___ DATA TO PROCESS ___

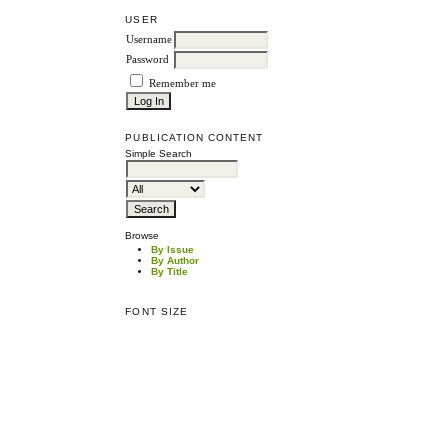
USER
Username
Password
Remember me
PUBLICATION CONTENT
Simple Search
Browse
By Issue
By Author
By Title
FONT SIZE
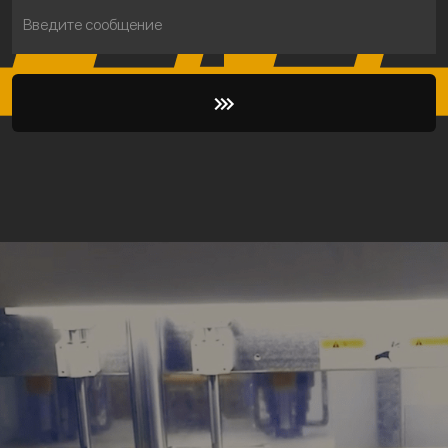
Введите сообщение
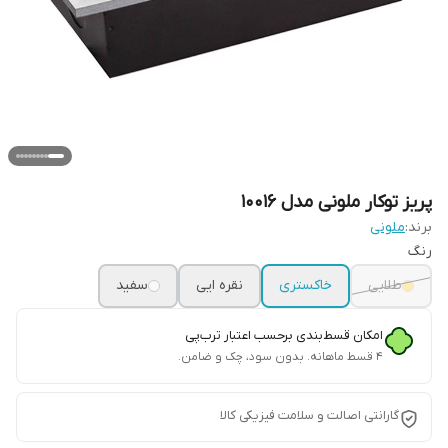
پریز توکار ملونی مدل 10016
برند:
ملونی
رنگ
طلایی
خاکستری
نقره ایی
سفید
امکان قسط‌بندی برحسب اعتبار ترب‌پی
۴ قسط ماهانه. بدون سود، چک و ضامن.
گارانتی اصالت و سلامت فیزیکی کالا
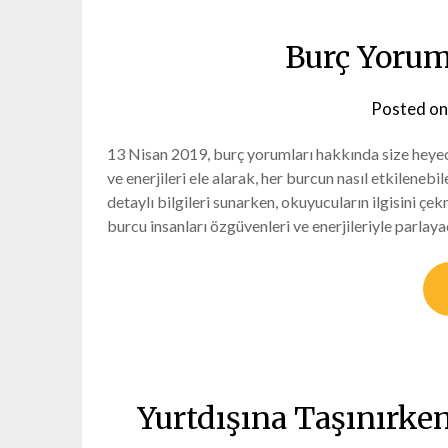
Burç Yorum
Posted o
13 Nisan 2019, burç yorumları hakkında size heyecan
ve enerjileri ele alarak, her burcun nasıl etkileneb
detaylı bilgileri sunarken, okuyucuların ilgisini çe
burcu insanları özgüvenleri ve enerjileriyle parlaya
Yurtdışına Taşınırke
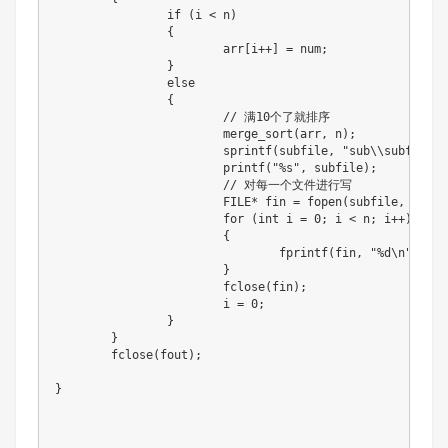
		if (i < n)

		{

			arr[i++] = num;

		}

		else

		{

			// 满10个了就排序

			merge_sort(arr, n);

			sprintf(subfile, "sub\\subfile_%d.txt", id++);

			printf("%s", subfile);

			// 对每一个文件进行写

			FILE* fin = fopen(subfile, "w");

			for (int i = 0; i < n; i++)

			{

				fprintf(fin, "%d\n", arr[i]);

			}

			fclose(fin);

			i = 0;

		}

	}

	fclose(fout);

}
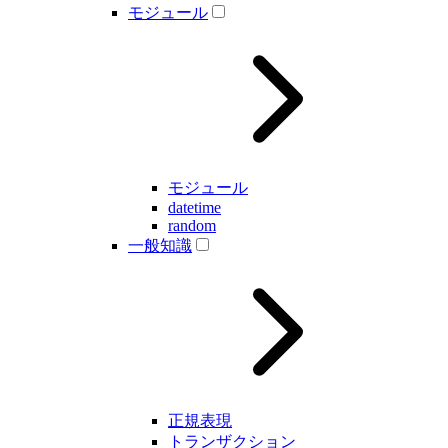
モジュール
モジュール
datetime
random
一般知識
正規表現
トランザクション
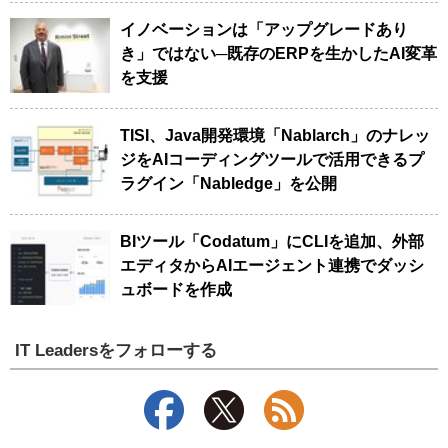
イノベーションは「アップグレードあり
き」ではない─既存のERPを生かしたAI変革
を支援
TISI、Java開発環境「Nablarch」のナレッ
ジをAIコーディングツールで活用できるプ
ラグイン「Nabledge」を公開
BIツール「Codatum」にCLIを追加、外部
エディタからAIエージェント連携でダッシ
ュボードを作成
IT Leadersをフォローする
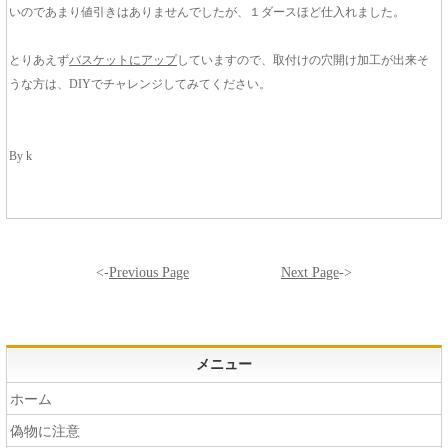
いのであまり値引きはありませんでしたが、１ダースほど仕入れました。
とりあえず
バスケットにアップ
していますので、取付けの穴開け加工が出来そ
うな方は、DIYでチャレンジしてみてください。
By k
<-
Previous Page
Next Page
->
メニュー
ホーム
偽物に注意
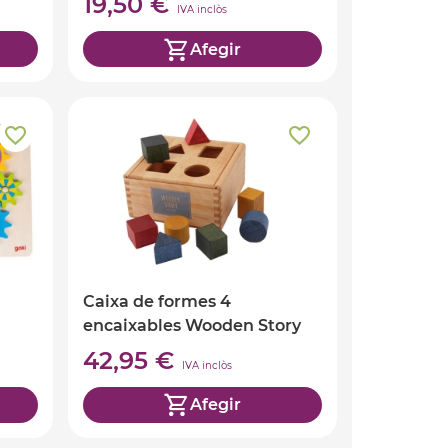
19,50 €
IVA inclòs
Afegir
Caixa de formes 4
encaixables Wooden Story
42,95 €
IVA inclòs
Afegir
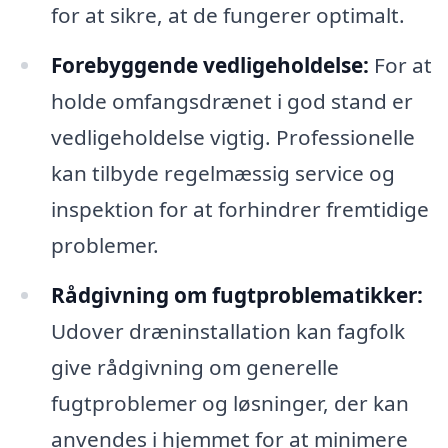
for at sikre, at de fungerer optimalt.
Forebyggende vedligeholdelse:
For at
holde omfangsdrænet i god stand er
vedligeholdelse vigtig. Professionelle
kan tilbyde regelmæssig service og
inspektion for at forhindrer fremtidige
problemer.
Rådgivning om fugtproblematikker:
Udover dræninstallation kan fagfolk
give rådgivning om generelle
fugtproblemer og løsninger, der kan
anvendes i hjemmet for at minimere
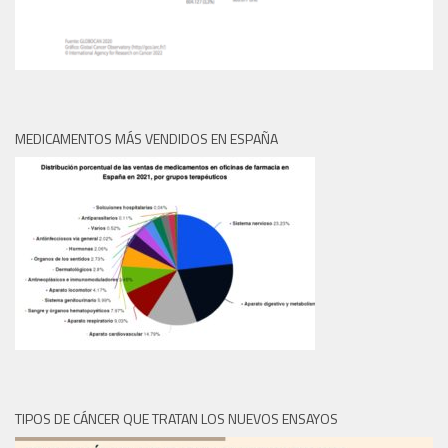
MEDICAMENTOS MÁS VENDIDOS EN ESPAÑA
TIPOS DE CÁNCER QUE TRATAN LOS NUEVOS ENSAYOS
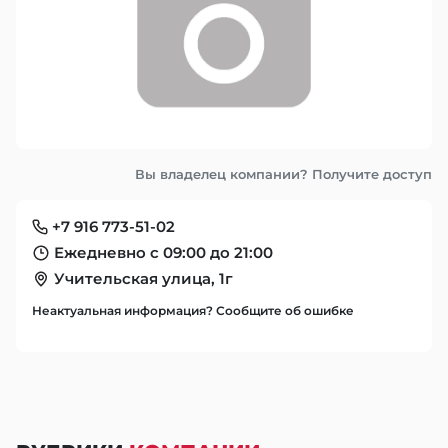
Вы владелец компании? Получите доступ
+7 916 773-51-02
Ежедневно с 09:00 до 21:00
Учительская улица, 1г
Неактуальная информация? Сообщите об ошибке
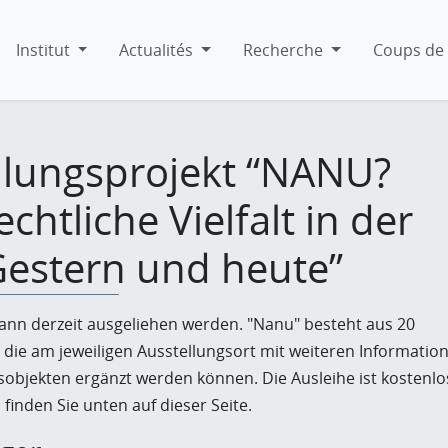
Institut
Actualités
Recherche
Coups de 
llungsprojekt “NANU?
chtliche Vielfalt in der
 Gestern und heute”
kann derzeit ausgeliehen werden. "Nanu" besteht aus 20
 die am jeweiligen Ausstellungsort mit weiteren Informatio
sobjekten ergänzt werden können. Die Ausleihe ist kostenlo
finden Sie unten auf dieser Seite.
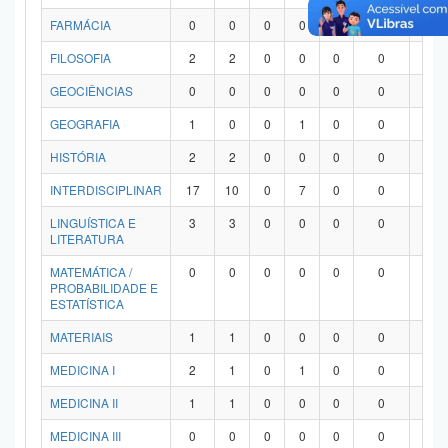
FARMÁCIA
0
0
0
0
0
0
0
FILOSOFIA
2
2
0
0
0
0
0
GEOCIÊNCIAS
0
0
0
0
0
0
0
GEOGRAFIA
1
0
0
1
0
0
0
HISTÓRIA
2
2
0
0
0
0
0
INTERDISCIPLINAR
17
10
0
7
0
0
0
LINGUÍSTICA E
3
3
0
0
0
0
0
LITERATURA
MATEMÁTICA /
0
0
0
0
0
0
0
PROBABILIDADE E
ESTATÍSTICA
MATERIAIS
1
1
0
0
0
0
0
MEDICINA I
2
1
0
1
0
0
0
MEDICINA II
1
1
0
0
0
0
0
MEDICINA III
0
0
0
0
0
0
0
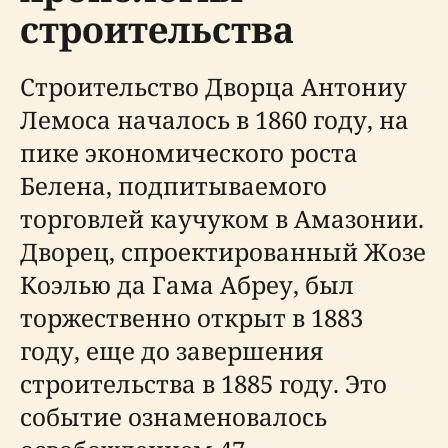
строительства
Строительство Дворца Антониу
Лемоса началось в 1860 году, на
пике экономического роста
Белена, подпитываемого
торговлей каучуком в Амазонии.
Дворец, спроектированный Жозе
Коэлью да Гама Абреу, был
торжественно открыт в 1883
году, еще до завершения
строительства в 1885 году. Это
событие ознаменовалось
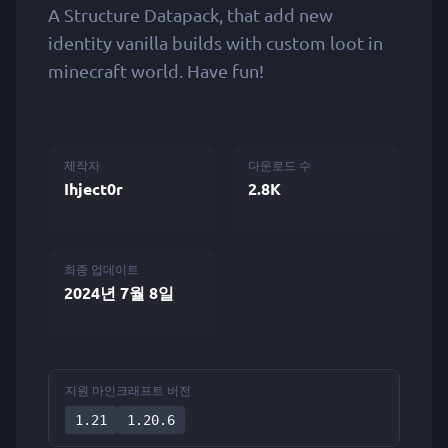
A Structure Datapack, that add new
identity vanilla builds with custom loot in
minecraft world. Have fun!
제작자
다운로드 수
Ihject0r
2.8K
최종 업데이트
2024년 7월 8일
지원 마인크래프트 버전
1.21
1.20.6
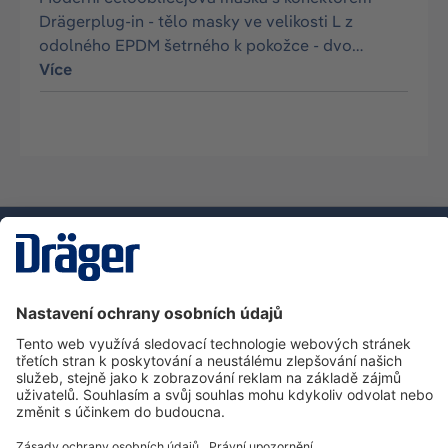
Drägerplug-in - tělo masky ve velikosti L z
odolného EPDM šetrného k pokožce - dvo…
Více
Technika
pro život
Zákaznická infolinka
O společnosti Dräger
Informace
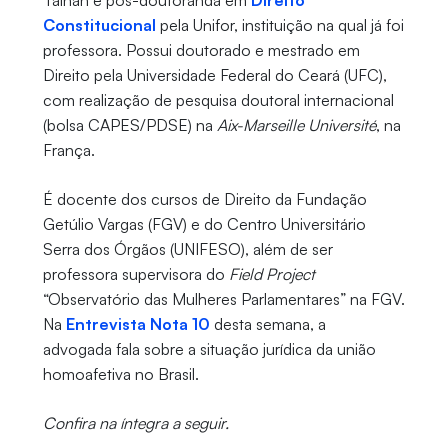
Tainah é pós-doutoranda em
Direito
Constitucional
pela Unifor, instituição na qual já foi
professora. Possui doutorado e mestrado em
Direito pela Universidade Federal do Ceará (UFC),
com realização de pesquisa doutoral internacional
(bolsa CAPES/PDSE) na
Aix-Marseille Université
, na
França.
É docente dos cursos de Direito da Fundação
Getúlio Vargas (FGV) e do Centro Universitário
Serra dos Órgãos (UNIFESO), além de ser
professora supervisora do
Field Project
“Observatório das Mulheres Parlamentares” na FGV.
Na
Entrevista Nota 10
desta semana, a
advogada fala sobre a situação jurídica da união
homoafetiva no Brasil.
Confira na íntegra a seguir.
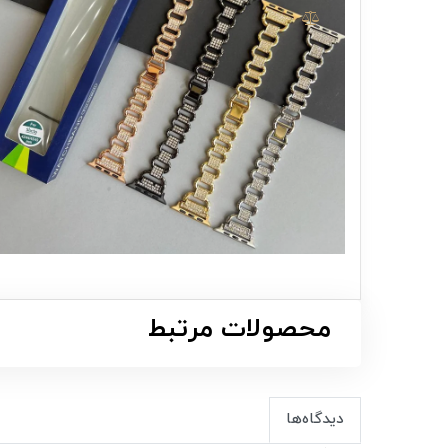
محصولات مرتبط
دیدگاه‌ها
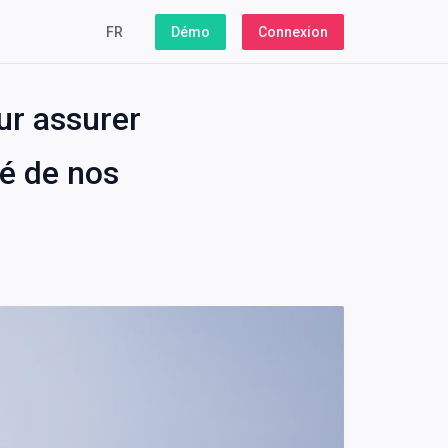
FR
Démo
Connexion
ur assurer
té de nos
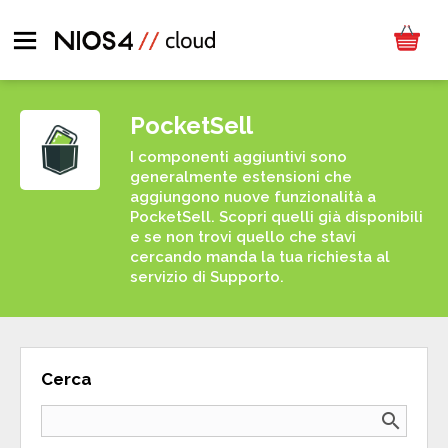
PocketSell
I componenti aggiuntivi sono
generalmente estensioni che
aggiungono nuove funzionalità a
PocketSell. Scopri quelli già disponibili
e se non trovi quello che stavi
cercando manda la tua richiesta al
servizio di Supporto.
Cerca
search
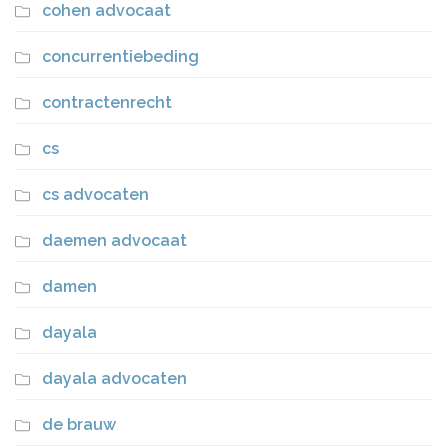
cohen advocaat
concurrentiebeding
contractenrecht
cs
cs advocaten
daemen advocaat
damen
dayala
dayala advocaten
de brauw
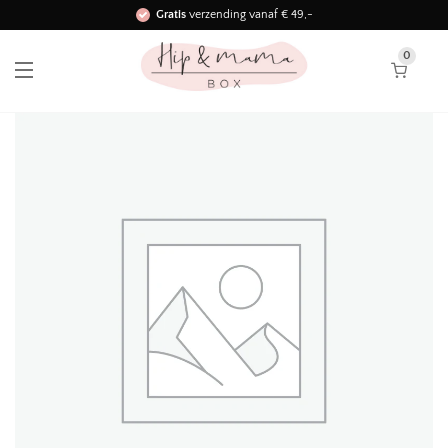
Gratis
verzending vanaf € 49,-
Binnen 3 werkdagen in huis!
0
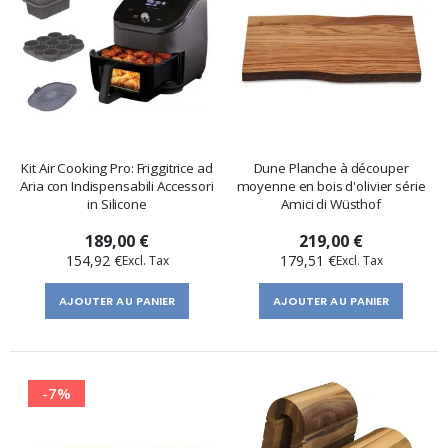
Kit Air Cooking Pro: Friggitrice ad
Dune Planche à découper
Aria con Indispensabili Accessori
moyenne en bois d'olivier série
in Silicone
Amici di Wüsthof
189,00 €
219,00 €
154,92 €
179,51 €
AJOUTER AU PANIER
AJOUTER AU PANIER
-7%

___

**PROBLEM TO SOLVE**
Reproduce the text of the data with "PocketSell" renamed to "QuickSell" wherever it occurs, leaving everything else unchanged. Omit the pictures from the answer.

**RESPONSE AREA**
USER
Username
Password
Remember me
PUBLICATION CONTENT
Simple Search
Browse
By Issue
By Author
By Title
FONT SIZE
Введите сообщение
پریز توکار ملونی مدل 10016
برند:
ملونی
رنگ
طلایی
خاکستری
نقره ایی
سفید
امکان قسط‌بندی برحسب اعتبار ترب‌پی
۴ قسط ماهانه. بدون سود، چک و ضامن.
گارانتی اصالت و سلامت فیزیکی کالا
Burç Yorum
Posted o
13 Nisan 2019, burç yorumları hakkında size heyecan
ve enerjileri ele alarak, her burcun nasıl etkileneb
detaylı bilgileri sunarken, okuyucuların ilgisini çe
burcu insanları özgüvenleri ve enerjileriyle parlaya
Yurtdışına Taşınırke
		if (i < n)

		{

			arr[i++] = num;

		}

		else

		{

			// 满10个了就排序

			merge_sort(arr, n);

			sprintf(subfile, "sub\\subfile_%d.txt", id++);

			printf("%s", subfile);

			// 对每一个文件进行写

			FILE* fin = fopen(subfile, "w");

			for (int i = 0; i < n; i++)

			{

				fprintf(fin, "%d\n", arr[i]);

			}

			fclose(fin);

			i = 0;

		}

	}

	fclose(fout);

}
モジュール
モジュール
datetime
random
一般知識
正規表現
トランザクション
イノベーションは「アップグレードあり
き」ではない─既存のERPを生かしたAI変革
を支援
TISI、Java開発環境「Nablarch」のナレッ
ジをAIコーディングツールで活用できるプ
ラグイン「Nabledge」を公開
BIツール「Codatum」にCLIを追加、外部
エディタからAIエージェント連携でダッシ
ュボードを作成
IT Leadersをフォローする
いのであまり値引きはありませんでしたが、１ダースほど仕入れました。
とりあえず
バスケットにアップ
していますので、取付けの穴開け加工が出来そ
うな方は、DIYでチャレンジしてみてください。
By k
<-
Previous Page
Next Page
->
メニュー
ホーム
偽物に注意
19,50 €
IVA inclòs
Afegir
Caixa de formes 4
encaixables Wooden Story
42,95 €
IVA inclòs
Afegir
for at sikre, at de fungerer optimalt.
Forebyggende vedligeholdelse:
For at
holde omfangsdrænet i god stand er
vedligeholdelse vigtig. Professionelle
kan tilbyde regelmæssig service og
inspektion for at forhindrer fremtidige
problemer.
Rådgivning om fugtproblematikker:
Udover dræninstallation kan fagfolk
give rådgivning om generelle
fugtproblemer og løsninger, der kan
anvendes i hjemmet for at minimere
MEDICAMENTOS MÁS VENDIDOS EN ESPAÑA
TIPOS DE CÁNCER QUE TRATAN LOS NUEVOS ENSAYOS
Вы владелец компании? Получите доступ
+7 916 773-51-02
Ежедневно с 09:00 до 21:00
Учительская улица, 1г
Неактуальная информация? Сообщите об ошибке
Institut
Actualités
Recherche
Coups de 
llungsprojekt “NANU?
chtliche Vielfalt in der
 Gestern und heute”
kann derzeit ausgeliehen werden. "Nanu" besteht aus 20
 die am jeweiligen Ausstellungsort mit weiteren Informatio
sobjekten ergänzt werden können. Die Ausleihe ist kostenlo
finden Sie unten auf dieser Seite.
FARMÁCIA
0
0
0
0
0
0
0
FILOSOFIA
2
2
0
0
0
0
0
GEOCIÊNCIAS
0
0
0
0
0
0
0
GEOGRAFIA
1
0
0
1
0
0
0
HISTÓRIA
2
2
0
0
0
0
0
INTERDISCIPLINAR
17
10
0
7
0
0
0
LINGUÍSTICA E
3
3
0
0
0
0
0
LITERATURA
MATEMÁTICA /
0
0
0
0
0
0
0
PROBABILIDADE E
ESTATÍSTICA
MATERIAIS
1
1
0
0
0
0
0
MEDICINA I
2
1
0
1
0
0
0
MEDICINA II
1
1
0
0
0
0
0
MEDICINA III
0
0
0
0
0
0
0
строительства
Строительство Дворца Антониу
Лемоса началось в 1860 году, на
пике экономического роста
Белена, подпитываемого
торговлей каучуком в Амазонии.
Дворец, спроектированный Жозе
Коэлью да Гама Абреу, был
торжественно открыт в 1883
году, еще до завершения
строительства в 1885 году. Это
событие ознаменовалось
A Structure Datapack, that add new
identity vanilla builds with custom loot in
minecraft world. Have fun!
제작자
다운로드 수
Ihject0r
2.8K
최종 업데이트
2024년 7월 8일
지원 마인크래프트 버전
1.21
1.20.6
Drägerplug-in - tělo masky ve velikosti L z
odolného EPDM šetrného k pokožce - dvo…
Více
Technika
pro život
Zákaznická infolinka
O společnosti Dräger
Informace
Tainah é pós-doutoranda em
Direito
Constitucional
pela Unifor, instituição na qual já foi
professora. Possui doutorado e mestrado em
Direito pela Universidade Federal do Ceará (UFC),
com realização de pesquisa doutoral internacional
(bolsa CAPES/PDSE) na
Aix-Marseille Université
, na
França.
É docente dos cursos de Direito da Fundação
Getúlio Vargas (FGV) e do Centro Universitário
Serra dos Órgãos (UNIFESO), além de ser
professora supervisora do
Field Project
“Observatório das Mulheres Parlamentares” na FGV.
Na
Entrevista Nota 10
desta semana, a
advogada fala sobre a situação jurídica da união
homoafetiva no Brasil.
Confira na íntegra a seguir.
محصولات مرتبط
دیدگاه‌ها
FR
Démo
Connexion
ur assurer
té de nos
QuickSell
I componenti aggiuntivi sono
generalmente estensioni che
aggiungono nuove funzionalità a
QuickSell. Scopri quelli già disponibili
e se non trovi quello che stavi
cercando manda la tua richiesta al
servizio di Supporto.
Cerca
search
cohen advocaat
concurrentiebeding
contractenrecht
cs
cs advocaten
daemen advocaat
damen
dayala
dayala advocaten
de brauw
Gratis
verzending vanaf € 49,-
Binnen 3 werkdagen in huis!
0
Kit Air Cooking Pro: Friggitrice ad
Dune Planche à découper
Aria con Indispensabili Accessori
moyenne en bois d'olivier série
in Silicone
Amici di Wüsthof
189,00 €
219,00 €
154,92 €
179,51 €
AJOUTER AU PANIER
AJOUTER AU PANIER
-7%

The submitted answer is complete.